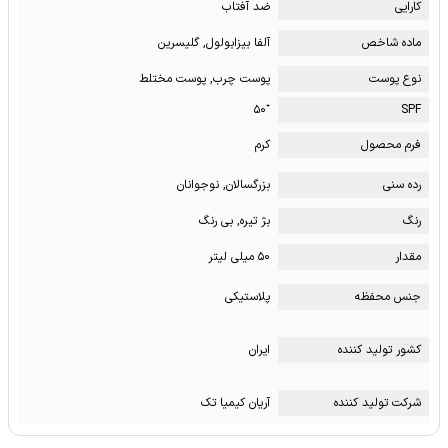
کارایی
ضد آفتاب
ماده شاخص
آلفا بیزابولول, گلیسرین
نوع پوست
پوست چرب, پوست مختلط
⁺۵۰
SPF
فرم محصول
کرم
رده سنی
بزرگسالان, نوجوانان
رنگ
بژ تیره, بی رنگ
مقدار
۵۰ میلی لیتر
جنس محفظه
پلاستیکی
کشور تولید کننده
ایران
شرکت تولید کننده
آریان کیمیا تک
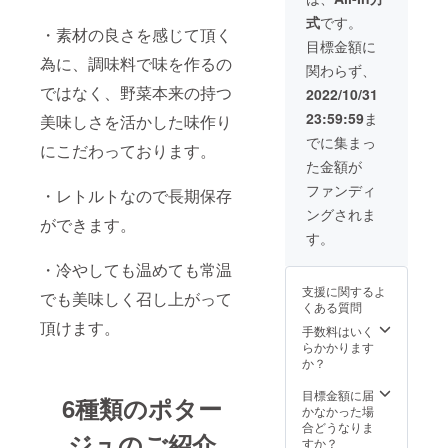
ンポ
150g×5
込みの
式
です。
ター
個 ・ト
金額で
・素材の良さを感じて頂く
ジュ
マトポ
す ※配
目標金額に
150g×5
ター
達時間
為に、調味料で味を作るの
関わらず、
0個 ・
ジュ
指定が
マッ
ではなく、野菜本来の持つ
150g×5
ある場
2022/10/31
シュ
個 ※賞
合は備
23:59:59
ま
美味しさを活かした味作り
ルーム
味期
考欄に
ポター
限：製
お書き
でに集まっ
にこだわっております。
ジュ
造後540
くださ
た金額が
150g×5
日 ※佐
い （午
0個 ・
川急便
前中/14-
ファンディ
・レトルトなので長期保存
じゃが
もしく
16
ングされま
いもポ
は日本
時/16-
ができます。
ター
郵便の
18
す。
ジュ
常温便
時/18-
150g×5
で宅配
・冷やしても温めても常温
20
0個 ・
を予
時/19-
支援に関するよ
でも美味しく召し上がって
かぼ
定。 ※
21時か
くある質問
ちゃポ
送料・
ら選
頂けます。
ター
消費税
手数料はいく
択）
ジュ
込みの
らかかります
150g×5
金額で
か？
0個 ・
す ※配
トマト
達時間
目標金額に届
6種類のポター
ポター
指定が
かなかった場
ジュ
ある場
合どうなりま
ジュのご紹介
150g×5
合は備
すか？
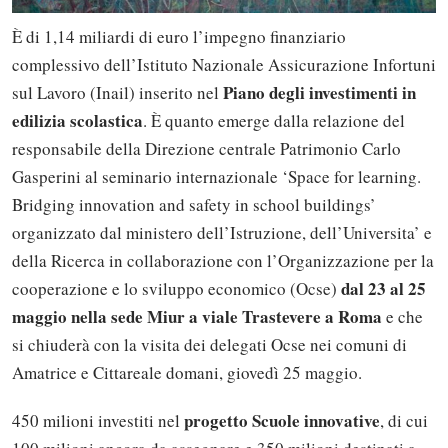
È di 1,14 miliardi di euro l’impegno finanziario
complessivo dell’Istituto Nazionale Assicurazione Infortuni
Piano degli investimenti in
sul Lavoro (Inail) inserito nel
edilizia scolastica
. È quanto emerge dalla relazione del
responsabile della Direzione centrale Patrimonio Carlo
Gasperini al seminario internazionale ‘Space for learning.
Bridging innovation and safety in school buildings’
organizzato dal ministero dell’Istruzione, dell’Universita’ e
della Ricerca in collaborazione con l’Organizzazione per la
dal 23 al 25
cooperazione e lo sviluppo economico (Ocse)
maggio nella sede Miur a viale Trastevere a Roma
e che
si chiuderà con la visita dei delegati Ocse nei comuni di
Amatrice e Cittareale domani, giovedì 25 maggio.
progetto Scuole innovative
450 milioni investiti nel
, di cui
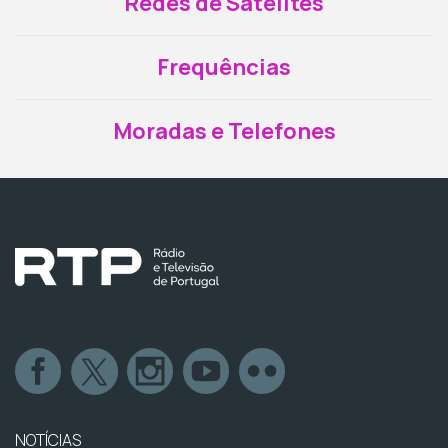
Redes de Satélites
Frequências
Moradas e Telefones
NOTÍCIAS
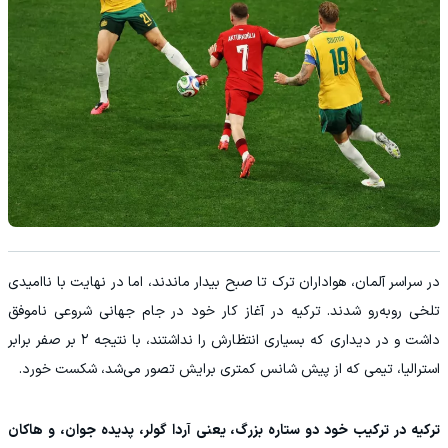
در سراسر آلمان، هواداران ترک تا صبح بیدار ماندند، اما در نهایت با ناامیدی
تلخی روبه‌رو شدند. ترکیه در آغاز کار خود در جام جهانی شروعی ناموفق
داشت و در دیداری که بسیاری انتظارش را نداشتند، با نتیجه ۲ بر صفر برابر
استرالیا، تیمی که از پیش شانس کمتری برایش تصور می‌شد، شکست خورد.
ترکیه در ترکیب خود دو ستاره بزرگ، یعنی آردا گولر، پدیده جوان، و هاکان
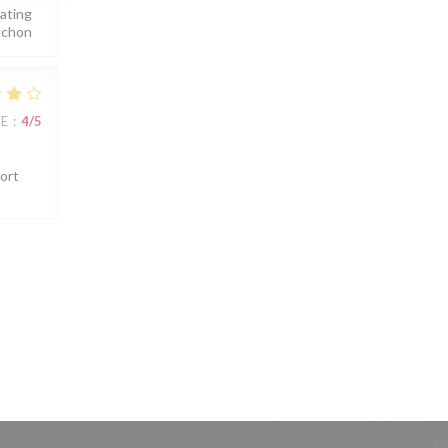
pating
Cochon
UE
:
4
/5
port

━━━━━━━━━━

- [EXERCISE BRIEF]
Each entry is to be output exactly, and no picture is to appear.

- [REPLY TO THE TASK]
کارایی
ضد آفتاب
ماده شاخص
آلفا بیزابولول, گلیسرین
نوع پوست
پوست چرب, پوست مختلط
⁺۵۰
SPF
فرم محصول
کرم
رده سنی
بزرگسالان, نوجوانان
رنگ
بژ تیره, بی رنگ
مقدار
۵۰ میلی لیتر
جنس محفظه
پلاستیکی
کشور تولید کننده
ایران
شرکت تولید کننده
آریان کیمیا تک
ンポ
150g×5
込みの
式
です。
ター
個 ・ト
金額で
・素材の良さを感じて頂く
ジュ
マトポ
す ※配
目標金額に
150g×5
ター
達時間
為に、調味料で味を作るの
関わらず、
0個 ・
ジュ
指定が
マッ
ではなく、野菜本来の持つ
150g×5
ある場
2022/10/31
シュ
個 ※賞
合は備
23:59:59
ま
美味しさを活かした味作り
ルーム
味期
考欄に
ポター
限：製
お書き
でに集まっ
にこだわっております。
ジュ
造後540
くださ
た金額が
150g×5
日 ※佐
い （午
0個 ・
川急便
前中/14-
ファンディ
・レトルトなので長期保存
じゃが
もしく
16
ングされま
いもポ
は日本
時/16-
ができます。
ター
郵便の
18
す。
ジュ
常温便
時/18-
150g×5
で宅配
・冷やしても温めても常温
20
0個 ・
を予
時/19-
支援に関するよ
でも美味しく召し上がって
かぼ
定。 ※
21時か
くある質問
ちゃポ
送料・
ら選
頂けます。
ター
消費税
手数料はいく
択）
ジュ
込みの
らかかります
150g×5
金額で
か？
0個 ・
す ※配
トマト
達時間
目標金額に届
6種類のポター
ポター
指定が
かなかった場
ジュ
ある場
合どうなりま
ジュのご紹介
150g×5
合は備
すか？
È di 1,14 miliardi di euro l’impegno finanziario
complessivo dell’Istituto Nazionale Assicurazione Infortuni
Piano degli investimenti in
sul Lavoro (Inail) inserito nel
edilizia scolastica
. È quanto emerge dalla relazione del
responsabile della Direzione centrale Patrimonio Carlo
Gasperini al seminario internazionale ‘Space for learning.
Bridging innovation and safety in school buildings’
organizzato dal ministero dell’Istruzione, dell’Universita’ e
della Ricerca in collaborazione con l’Organizzazione per la
dal 23 al 25
cooperazione e lo sviluppo economico (Ocse)
maggio nella sede Miur a viale Trastevere a Roma
e che
si chiuderà con la visita dei delegati Ocse nei comuni di
Amatrice e Cittareale domani, giovedì 25 maggio.
progetto Scuole innovative
450 milioni investiti nel
, di cui
Redes de Satélites
Frequências
Moradas e Telefones
NOTÍCIAS
در سراسر آلمان، هواداران ترک تا صبح بیدار ماندند، اما در نهایت با ناامیدی
تلخی روبه‌رو شدند. ترکیه در آغاز کار خود در جام جهانی شروعی ناموفق
داشت و در دیداری که بسیاری انتظارش را نداشتند، با نتیجه ۲ بر صفر برابر
استرالیا، تیمی که از پیش شانس کمتری برایش تصور می‌شد، شکست خورد.
ترکیه در ترکیب خود دو ستاره بزرگ، یعنی آردا گولر، پدیده جوان، و هاکان
pating
Cochon
UE
:
4
/5
port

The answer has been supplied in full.